Sia Il vizio di vivere sia gli altri film si prendono, com’è inevitabile, piccole e grandi libertà nei confronti delle fonti, e i registi cercano di conciliare la propria visione con il tipo di esperienza spettatoriale che impone il piccolo schermo. Il risultato, sebbene disomogeneo, è interessante proprio nel suo eclettismo: Mano rubata, di Lattuada, dietro l’ambientazione parigina, l’eccentricità dei costumi e del décor, l’indugiare voluttuoso – non senza qualche deriva kitsch – sui corpi e sulle forme, è una battaglia tra i sessi in cui i sogni di dominazione del maschio si scontrano con un femminile disposto a scoprirsi (letteralmente) solo a patto di una resa reciproca. Cinema, di Magni, come si intuisce dal titolo è un film meta-cinematografico con un gusto “modernista” che lo avvicina a insospettabili come De Oliveira: i due protagonisti si ritrovano sul set insieme dopo molti anni e giocano un’ultima schermaglia amorosa sul filo tra realtà e finzione, tra passato e presente. Gioco di società, di Nanni Loy, è forse il più disincantato e cinico dei sei episodi, anche se il gioco al massacro tra le due coppie del film è alleggerito dalla verve della coppia Adorf e Sastri, che qui strizza l’occhio niente di meno che alla Barbara Stanwyck di La fiamma del peccato (Billy Wilder, 1944). Del tutto surreale, invece, il registro di La moglie ingenua e il marito malato di Monicelli – surrealismo in linea, del resto, con quello del romanzo di Campanile. Ribattezzabile come “gruppo di cornuti in un interno”, il film – attraverso la comparsa letterale del “marchio dell’infamia” che spetterebbe ai traditi sulla fronte di un illustre professore – ironizza sulle convenzioni borghesi riguardo al matrimonio e la fedeltà coniugale. Se c’è soprattutto la coppia eterosessuale al centro della maggior parte dei film, diverso è il caso di Il decimo clandestino, affidato a Lina Wertmüller. Fedele allo spirito di Guareschi, il film è una favola lieve e delicata sull’amore materno, dal sapore antico – non c’è pressoché nessun tentativo di aggiornare agli anni Ottanta la contrapposizione tra campagna e città, tra tradizione e modernità –, illuminata dalla recitazione vivace e sentita di Piera Degli Esposti. 

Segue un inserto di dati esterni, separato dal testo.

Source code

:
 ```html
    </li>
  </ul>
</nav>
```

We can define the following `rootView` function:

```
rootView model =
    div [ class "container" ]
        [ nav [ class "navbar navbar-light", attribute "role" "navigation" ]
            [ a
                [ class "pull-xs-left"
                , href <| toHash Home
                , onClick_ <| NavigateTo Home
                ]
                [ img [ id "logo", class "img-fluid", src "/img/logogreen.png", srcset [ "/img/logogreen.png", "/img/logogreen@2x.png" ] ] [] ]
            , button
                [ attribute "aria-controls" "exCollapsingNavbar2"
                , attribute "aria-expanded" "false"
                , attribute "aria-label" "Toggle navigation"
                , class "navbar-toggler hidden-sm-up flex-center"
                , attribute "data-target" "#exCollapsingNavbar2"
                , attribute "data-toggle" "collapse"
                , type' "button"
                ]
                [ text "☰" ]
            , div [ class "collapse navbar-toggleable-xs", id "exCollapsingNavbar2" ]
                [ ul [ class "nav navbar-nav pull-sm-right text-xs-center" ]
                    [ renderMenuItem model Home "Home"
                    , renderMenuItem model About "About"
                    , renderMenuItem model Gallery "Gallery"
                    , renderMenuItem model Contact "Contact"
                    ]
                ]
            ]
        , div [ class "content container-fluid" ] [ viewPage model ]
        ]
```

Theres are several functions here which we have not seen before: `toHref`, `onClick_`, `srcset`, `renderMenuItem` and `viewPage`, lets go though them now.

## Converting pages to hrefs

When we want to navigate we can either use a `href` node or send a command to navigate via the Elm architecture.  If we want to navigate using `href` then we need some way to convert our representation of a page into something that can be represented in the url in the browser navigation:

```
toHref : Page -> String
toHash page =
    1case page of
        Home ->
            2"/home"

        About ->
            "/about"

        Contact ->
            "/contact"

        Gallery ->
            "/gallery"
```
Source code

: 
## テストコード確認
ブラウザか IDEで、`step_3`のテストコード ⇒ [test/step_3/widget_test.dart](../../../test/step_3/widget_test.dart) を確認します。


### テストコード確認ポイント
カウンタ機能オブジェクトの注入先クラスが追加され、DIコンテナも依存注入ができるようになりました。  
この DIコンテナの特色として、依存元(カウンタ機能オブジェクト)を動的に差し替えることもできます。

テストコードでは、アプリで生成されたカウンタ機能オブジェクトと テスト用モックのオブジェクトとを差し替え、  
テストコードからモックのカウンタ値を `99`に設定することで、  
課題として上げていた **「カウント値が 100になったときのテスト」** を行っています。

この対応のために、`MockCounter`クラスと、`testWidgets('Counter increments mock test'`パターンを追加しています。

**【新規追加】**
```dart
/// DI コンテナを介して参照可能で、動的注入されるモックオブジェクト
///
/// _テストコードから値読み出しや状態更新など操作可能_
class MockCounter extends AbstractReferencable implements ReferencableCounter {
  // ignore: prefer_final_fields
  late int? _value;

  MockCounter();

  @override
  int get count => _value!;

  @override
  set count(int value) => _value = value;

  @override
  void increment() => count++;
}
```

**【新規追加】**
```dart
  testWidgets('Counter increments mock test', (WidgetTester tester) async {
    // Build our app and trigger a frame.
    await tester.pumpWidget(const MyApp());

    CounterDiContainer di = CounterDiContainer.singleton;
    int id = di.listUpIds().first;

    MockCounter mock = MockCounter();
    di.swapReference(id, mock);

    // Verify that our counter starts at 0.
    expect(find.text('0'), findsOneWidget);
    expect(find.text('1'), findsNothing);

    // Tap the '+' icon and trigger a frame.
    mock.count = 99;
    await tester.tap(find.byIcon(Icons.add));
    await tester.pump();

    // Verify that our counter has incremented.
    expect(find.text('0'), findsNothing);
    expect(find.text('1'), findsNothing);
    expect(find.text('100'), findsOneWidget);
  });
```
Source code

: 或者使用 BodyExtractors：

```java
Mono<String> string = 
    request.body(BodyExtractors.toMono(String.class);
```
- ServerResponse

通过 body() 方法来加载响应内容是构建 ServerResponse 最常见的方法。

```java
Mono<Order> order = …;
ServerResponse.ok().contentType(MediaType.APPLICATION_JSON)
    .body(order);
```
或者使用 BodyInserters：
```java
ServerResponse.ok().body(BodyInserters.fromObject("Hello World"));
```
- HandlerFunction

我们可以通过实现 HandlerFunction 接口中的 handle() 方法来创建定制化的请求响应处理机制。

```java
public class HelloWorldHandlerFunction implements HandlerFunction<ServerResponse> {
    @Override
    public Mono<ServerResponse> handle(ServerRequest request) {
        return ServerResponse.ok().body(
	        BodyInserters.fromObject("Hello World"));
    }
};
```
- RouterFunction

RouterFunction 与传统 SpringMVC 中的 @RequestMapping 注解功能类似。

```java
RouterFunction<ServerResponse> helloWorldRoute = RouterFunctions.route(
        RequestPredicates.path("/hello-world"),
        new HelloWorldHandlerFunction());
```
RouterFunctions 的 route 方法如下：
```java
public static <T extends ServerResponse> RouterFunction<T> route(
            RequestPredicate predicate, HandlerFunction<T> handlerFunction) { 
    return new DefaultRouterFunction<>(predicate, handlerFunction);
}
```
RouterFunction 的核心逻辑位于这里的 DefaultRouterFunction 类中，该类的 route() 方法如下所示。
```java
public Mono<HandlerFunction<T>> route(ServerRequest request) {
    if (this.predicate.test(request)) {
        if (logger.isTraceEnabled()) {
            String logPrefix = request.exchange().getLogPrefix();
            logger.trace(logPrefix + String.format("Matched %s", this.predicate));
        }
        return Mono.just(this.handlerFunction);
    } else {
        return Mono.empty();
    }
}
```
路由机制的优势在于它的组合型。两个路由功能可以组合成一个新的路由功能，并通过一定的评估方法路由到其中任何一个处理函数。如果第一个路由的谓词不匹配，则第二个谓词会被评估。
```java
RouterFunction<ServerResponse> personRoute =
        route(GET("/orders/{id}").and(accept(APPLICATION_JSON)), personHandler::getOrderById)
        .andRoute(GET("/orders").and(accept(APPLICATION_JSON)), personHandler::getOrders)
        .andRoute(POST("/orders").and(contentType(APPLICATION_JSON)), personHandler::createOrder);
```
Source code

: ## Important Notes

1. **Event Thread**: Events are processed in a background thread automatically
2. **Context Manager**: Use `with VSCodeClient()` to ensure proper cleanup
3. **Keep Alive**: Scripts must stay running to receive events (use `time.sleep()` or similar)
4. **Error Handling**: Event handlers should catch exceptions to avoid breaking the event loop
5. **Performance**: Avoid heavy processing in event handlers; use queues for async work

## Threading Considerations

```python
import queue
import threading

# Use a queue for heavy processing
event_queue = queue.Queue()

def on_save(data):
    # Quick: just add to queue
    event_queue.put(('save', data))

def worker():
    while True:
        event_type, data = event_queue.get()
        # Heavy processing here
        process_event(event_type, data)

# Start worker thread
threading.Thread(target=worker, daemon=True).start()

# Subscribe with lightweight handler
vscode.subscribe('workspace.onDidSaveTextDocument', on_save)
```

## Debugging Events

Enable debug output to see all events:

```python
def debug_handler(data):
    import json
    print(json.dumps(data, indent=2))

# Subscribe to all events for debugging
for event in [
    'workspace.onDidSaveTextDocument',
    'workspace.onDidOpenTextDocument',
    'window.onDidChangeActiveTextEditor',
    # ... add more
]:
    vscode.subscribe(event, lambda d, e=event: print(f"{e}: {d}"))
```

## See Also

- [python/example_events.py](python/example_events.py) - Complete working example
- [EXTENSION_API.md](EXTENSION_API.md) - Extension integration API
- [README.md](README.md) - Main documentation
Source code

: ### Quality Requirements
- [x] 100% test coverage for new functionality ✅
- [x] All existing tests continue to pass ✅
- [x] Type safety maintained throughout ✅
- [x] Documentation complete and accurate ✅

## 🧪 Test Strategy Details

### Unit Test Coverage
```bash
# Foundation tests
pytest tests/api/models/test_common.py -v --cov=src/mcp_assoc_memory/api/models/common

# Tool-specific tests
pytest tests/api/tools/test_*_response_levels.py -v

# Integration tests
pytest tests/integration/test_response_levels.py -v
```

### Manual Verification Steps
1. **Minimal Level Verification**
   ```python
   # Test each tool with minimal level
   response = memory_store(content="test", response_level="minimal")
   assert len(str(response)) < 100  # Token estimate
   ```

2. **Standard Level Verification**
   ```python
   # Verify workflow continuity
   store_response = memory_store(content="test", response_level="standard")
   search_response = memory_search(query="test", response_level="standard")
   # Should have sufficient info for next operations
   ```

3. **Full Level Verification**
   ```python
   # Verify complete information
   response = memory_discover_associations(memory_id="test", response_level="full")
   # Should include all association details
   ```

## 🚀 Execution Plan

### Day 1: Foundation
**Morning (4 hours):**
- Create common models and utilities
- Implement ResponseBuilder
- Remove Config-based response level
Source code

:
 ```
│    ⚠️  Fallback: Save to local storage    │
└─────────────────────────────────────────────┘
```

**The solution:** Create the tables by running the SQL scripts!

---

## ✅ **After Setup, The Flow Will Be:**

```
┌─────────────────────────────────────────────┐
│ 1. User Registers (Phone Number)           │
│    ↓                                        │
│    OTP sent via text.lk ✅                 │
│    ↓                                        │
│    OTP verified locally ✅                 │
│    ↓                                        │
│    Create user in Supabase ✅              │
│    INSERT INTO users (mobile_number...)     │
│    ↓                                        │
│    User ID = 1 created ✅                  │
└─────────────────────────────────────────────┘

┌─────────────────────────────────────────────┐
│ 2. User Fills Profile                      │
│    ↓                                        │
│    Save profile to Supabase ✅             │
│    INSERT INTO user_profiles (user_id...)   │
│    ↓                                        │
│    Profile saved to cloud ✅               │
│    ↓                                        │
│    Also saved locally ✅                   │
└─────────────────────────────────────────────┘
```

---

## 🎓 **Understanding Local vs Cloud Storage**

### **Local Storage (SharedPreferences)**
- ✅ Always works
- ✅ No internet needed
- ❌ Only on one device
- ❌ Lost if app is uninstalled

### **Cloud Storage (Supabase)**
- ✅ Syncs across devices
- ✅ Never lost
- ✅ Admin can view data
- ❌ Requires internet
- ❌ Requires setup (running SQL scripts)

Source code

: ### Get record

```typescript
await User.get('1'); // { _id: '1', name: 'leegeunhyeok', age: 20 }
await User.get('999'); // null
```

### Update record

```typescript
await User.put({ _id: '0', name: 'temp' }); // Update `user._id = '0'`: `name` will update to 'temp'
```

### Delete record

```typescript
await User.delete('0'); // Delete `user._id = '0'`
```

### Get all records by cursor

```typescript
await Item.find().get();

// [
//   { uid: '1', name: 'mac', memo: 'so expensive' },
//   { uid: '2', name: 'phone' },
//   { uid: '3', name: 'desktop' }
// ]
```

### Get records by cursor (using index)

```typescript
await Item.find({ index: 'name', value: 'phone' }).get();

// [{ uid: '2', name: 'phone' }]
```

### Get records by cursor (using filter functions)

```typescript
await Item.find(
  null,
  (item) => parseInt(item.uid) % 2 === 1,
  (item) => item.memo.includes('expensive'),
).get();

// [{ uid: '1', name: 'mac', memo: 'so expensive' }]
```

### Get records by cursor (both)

Proprio il film di Wertmüller è al centro di un piccolo caso, sintomatico di quanto questo esperimento di televisione “d’autore”, pur nella sua semplicità, abbia contribuito a mettere in crisi i confini tra cinema e tv. Il film, infatti, è selezionato a Cannes nella sezione Un certain regard, ma la data di messa in onda, 2 maggio 1989, precede di qualche giorno la proiezione al festival. Questo malgrado le proteste della regista e dei Vanzina, costretti per ragioni di marketing a capitolare e a far precedere la prestigiosa vetrina festivaliera dal passaggio tv. Amori, dunque, è stata a suo modo una di quelle ibridazioni un po’ destabilizzanti che hanno precorso i tempi, anticipando le sinergie, e pure le sovrapposizioni conflittuali tra serialità, cinema e festival, che contraddistinguono il complesso scenario mediale contemporaneo.


Chiara Grizzaffi

Ricercatrice e docente presso l'Università IULM di Milano e l'Università di Roma La Sapienza, ha scritto saggi per diverse riviste e volumi. Ha inoltre curato insieme a Rocco Moccagatta il volume Mino Guerrini. Storia e opere di un arcitaliano (2022). La sua monografia I film attraverso i film. Dal ‘testo introvabile’ ai video essay, è uscita per Mimesis nel 2017. È co-editor di [in]Transition e associate editor di Cinergie.